Reporting on AI monitoring in the Italian banking and insurance landscape, it can be observed that 75% of institutions have already set up second- and third-level controls, mainly under the Audit area, for algorithm monitoring while only 25% have not yet formalized algorithm control mechanisms. In terms of the frequency of algorithm checks, however, it can be seen that more than 50 percent of institutions decide to carry out checks on an ongoing basis on AI discrimination and performance. In the area of explainability, on the other hand, only 38 percent of institutions adopt a continuous monitoring approach, while an additional 35 percent, who have simpler models, consider it sufficient to conduct checks on an annual basis. The entire financial sector recognizes, however, the great value of ex ante controls, at the algorithm development stage, although only fewer institutions consider these controls as sufficient during the algorithm life cycle.

The role of the Chief Data Office in the age of AI

The Chief Data Office is then also adopting a profound redefinition of roles and skills within it. Alongside Data Governance specialists (54 percent of the workforce in the CDO area), this area increasingly includes Business and Data Translators (10 percent), and Data Scientists (20 percent). The former, are figures with business backgrounds and have an abstract understanding of AI capabilities.

Therefore, they can facilitate the discovery of use cases and act as intermediaries between business functions and AI specialists. In turn, data scientists are employed to support AI solutions. Ethics and Compliance specialists also appear in this area for the governance of ex ante controls and first-level monitoring (1 percent).


Technical teams dedicated to the training and development of AI algorithms also integrate increasingly diverse skills: in addition to data scientists, ML&robot engineers, prompt engineers, computer vision specialists, deep learning & NPL scientists are all technical figures who can find themselves together developing AI algorithms, despite having very different backgrounds.

The new skills required by the introduction of AI.

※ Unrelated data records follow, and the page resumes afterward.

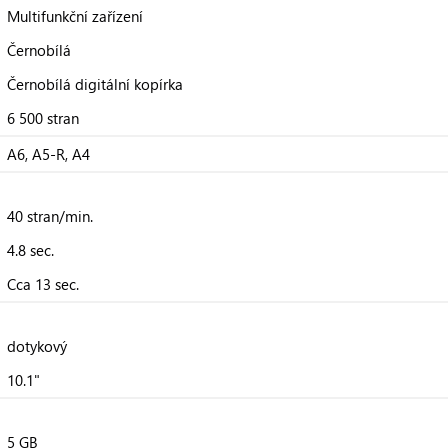
Multifunkční zařízení
Černobílá
Černobílá digitální kopírka
6 500 stran
A6, A5-R, A4
40 stran/min.
4.8 sec.
Cca 13 sec.
dotykový
10.1"
5 GB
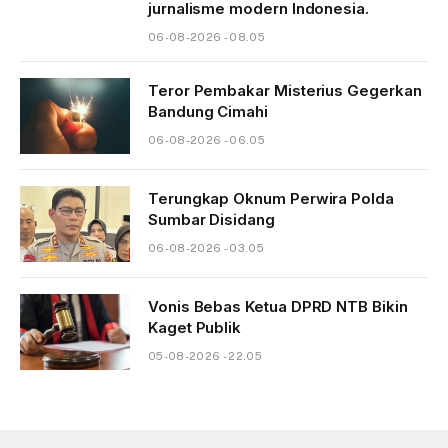
jurnalisme modern Indonesia.
06-08-2026 - 08.05
Teror Pembakar Misterius Gegerkan
Bandung Cimahi
06-08-2026 - 06.05
Terungkap Oknum Perwira Polda
Sumbar Disidang
06-08-2026 - 03.05
Vonis Bebas Ketua DPRD NTB Bikin
Kaget Publik
05-08-2026 - 22.05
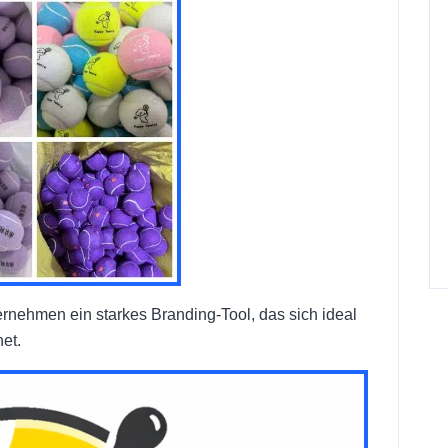
rnehmen ein starkes Branding-Tool, das sich ideal
et.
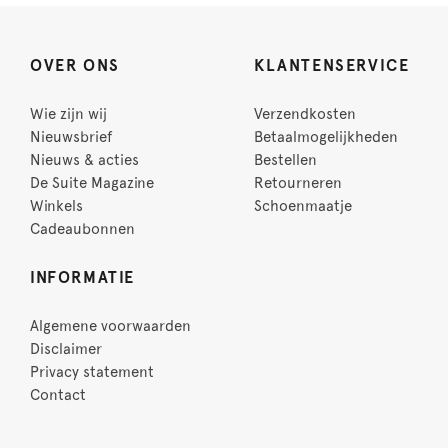
OVER ONS
KLANTENSERVICE
Wie zijn wij
Verzendkosten
Nieuwsbrief
Betaalmogelijkheden
Nieuws & acties
Bestellen
De Suite Magazine
Retourneren
Winkels
Schoenmaatje
Cadeaubonnen
INFORMATIE
Algemene voorwaarden
Disclaimer
Privacy statement
Contact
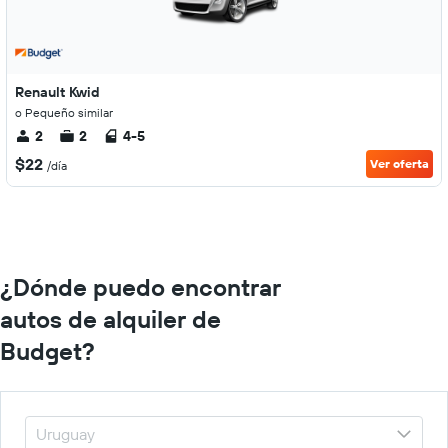
Renault Kwid
o Pequeño similar
2
2
4-5
$22
Ver oferta
/día
¿Dónde puedo encontrar
autos de alquiler de
Budget?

In addition to the emergence of new figures resulting from the introduction of AI, there will also be a strong need to proceed with upskilling programs of existing employees, including those outside the technical teams. Primarily, there is a need to work on AI awareness so that resources gain an abstract understanding of AI functions. This awareness enables them to conceive of AI as a versatile tool with great potential in their specific context.

For example, employees recognize the importance of high-quality data as a prerequisite for a reliable AI result. Moreover, in a world where employees and technologies will increasingly collaborate closely, digital skills will also become more central. Indeed, the entire financial ecosystem is increasingly moving toward a 'phygital' (physical plus digital) reality , and as banking processes and interactions gain greater levels of digitization, there is a need to acquire more and more digital skills.

Generative AI and conversational AI: future prospects

Finally, the advent of Generative AI and conversational AI are accelerating these changes even more within financial institutions. On the skills front, these technologies are further shifting the boundaries of change, and not only new IT skills will be discussed, but also new interaction and critical-thinking capabilities for all the various areas of the bank. However, given the orders of magnitude, it is still early to dictate predictions. What is certain is that 2024 will be a year of experimentation for some and sustained implementation for others that will require having clear development and governance strategies in place.